Non a caso Polverini ispira la sua azione politica a Monti, di cui Casini è un groupie. Il piano che la governatrice presenta al consiglio regionale è una vera spending review all'amatriciana: commissioni consiliari dimezzate o sbianchettate, contributi per i gruppi sospesi fino all'adozione di un sistema trasparente di certificazione delle spese, abolizione dei «monogruppi», azzeramento dei previsti investimenti per le strutture del consiglio, riduzione di consiglieri e assessori, introduzione di un collegio dei revisori, niente più auto blu per cariche consiliari. Posta in palio: 20 milioni di risparmio già nel 2012 che diventeranno 28 nel 2013. «Dobbiamo esprimerci - Polverini ammonisce i consiglieri - se siamo a favore o contro queste cose, ma vanno fatte entro una settimana». È un discorso accorato e un po' furbetto il suo: cita la fretta di Renzi («se non succederà questo adesso non abbiamo futuro»), tocca corde private («i tumori che stanno qua dentro come nella mia gola vanno estirpati, oggi»), chiede scusa un po' a tutti (comprese le altre regioni «dove spero non ci siano comportamenti analoghi»), evoca l'alluvione di Firenze (altro omaggio a Renzi?). Ma guai a citare Marrazzo: «Non voglio paragoni inaccettabili».
Il Pdl non fa salti di gioia per questa svolta autoritaria di Polverini.

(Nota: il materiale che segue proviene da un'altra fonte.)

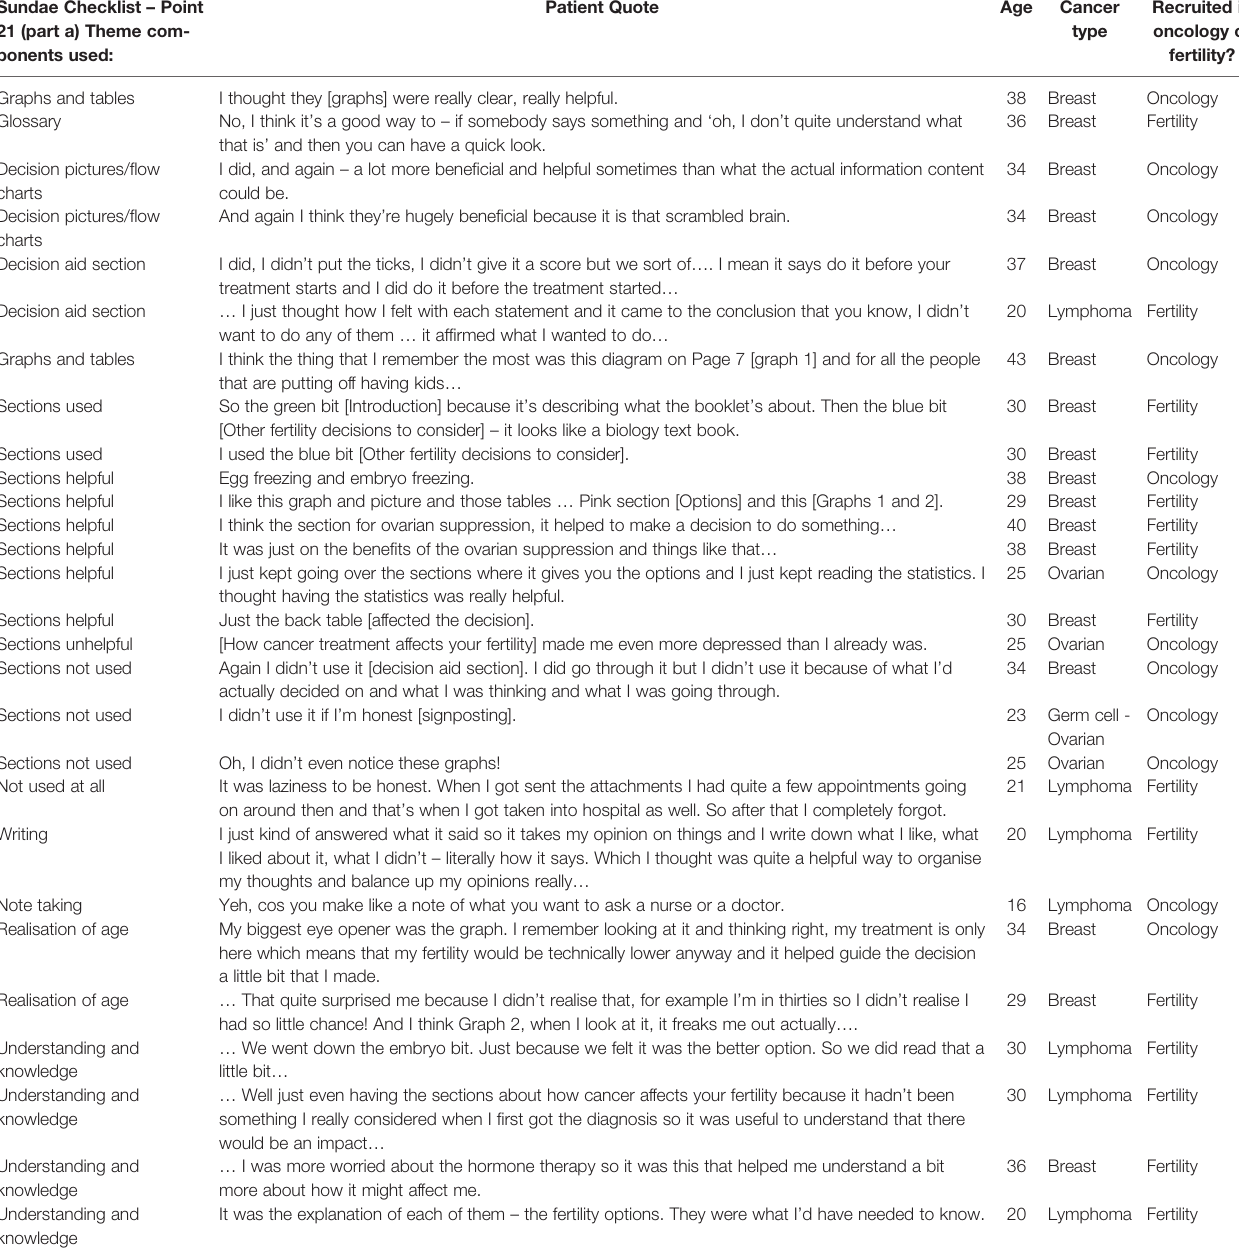
TABLE 6 | Which components of the CFM resource were used? Sundae Checklist – Point 21 (part a) Theme com- ponents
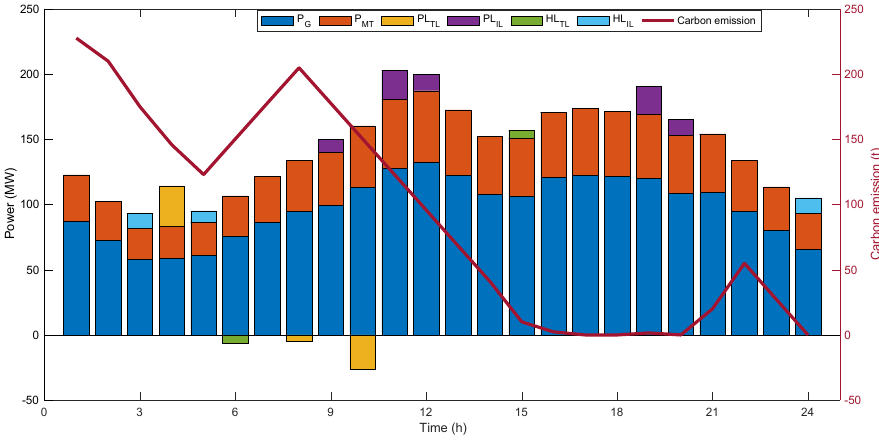
Figure 8. Power dispatch of the MEVPP system under Scenario 2.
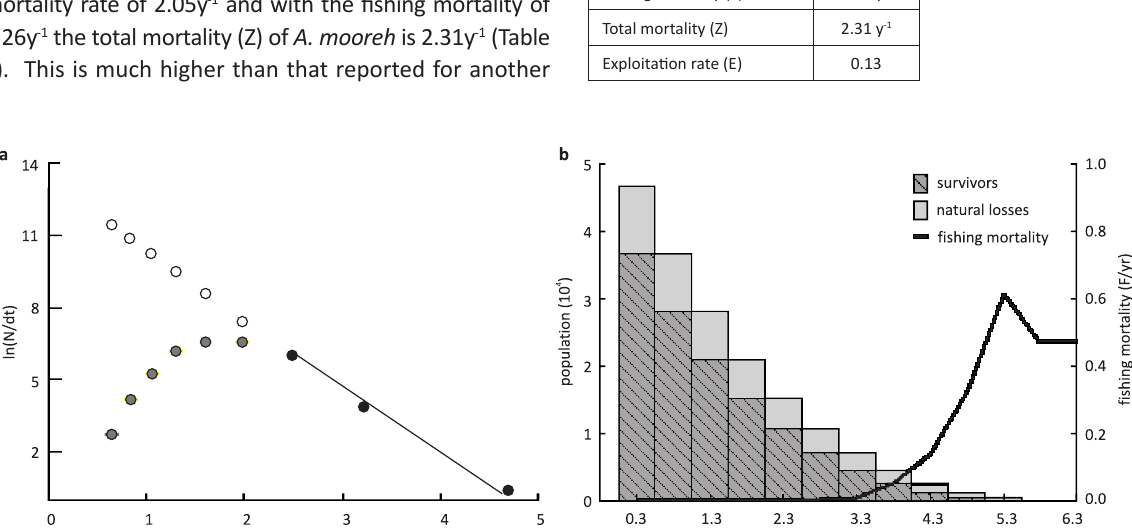
Figure 3. Mortality parameters for the population. (a) Length converted catch curve and (b) length structured virtual population analysis.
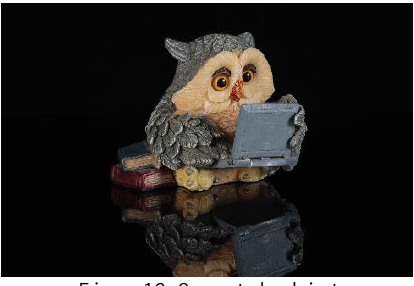
Figure 12: Case study object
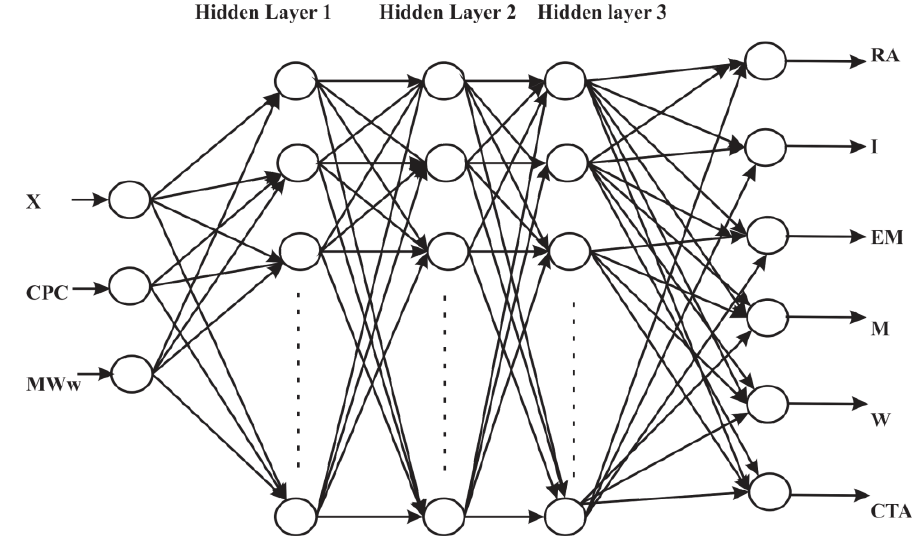
Figure 2. ANN structure used for inverse modeling with X , CPC, and MW w as inputs; RA, I, E, M, W, and CTA as outputs.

Il partito si sente scaricato, ma il malumore resta sotto traccia. Formalmente l'appoggio al new deal polveriniano è incondizionato. La ventiseienne consigliera Chiara Colosimo, mandata allo sbaraglio nel black day del partito, promette a nome del gruppo: «Ci doteremo di un tesoriere e un commercialista. Metteremo in rete ogni tre mesi, pubblico e consultabile, il bilancio del gruppo. Fino a quel momento il Pdl non spenderà un solo euro». Il partito annuncia poi le dimissioni dei consiglieri dalle varie commissioni (lo faranno tutti i partiti) «al fine di agevolare il riordino delle commissioni e delle attività del consiglio», dice il capogruppo Francesco Battistoni, il grande accusatore di Fiorito. Da più parti si dà per certo che anche Battistoni nelle prossime ore si dimetterà dalla guida del gruppo. A sostituirlo potrebbe essere Antonio Cicchetti, il cui basso profilo è improvvisamente una virtù.
E la sinistra? Appare un po' delusa dalle mancate dimissioni che avrebbero dischiuso le porte alle elezioni.

Il più arrabbiato di tutti è senza dubbio Enrico Gasbarra, segretario regionale del Pd, che già si era ingolosito da candidato in pectore del centrosinistra: «La Polverini ha fatto un discorso imbarazzato e imbarazzante - insiste - chiediamo immediatamente il voto. Se non si dimetterà, chiederemo una mozione di sfiducia insieme a tutte le opposizioni». Il tutti contro tutti nella seconda regione italiana è appena all'inizio.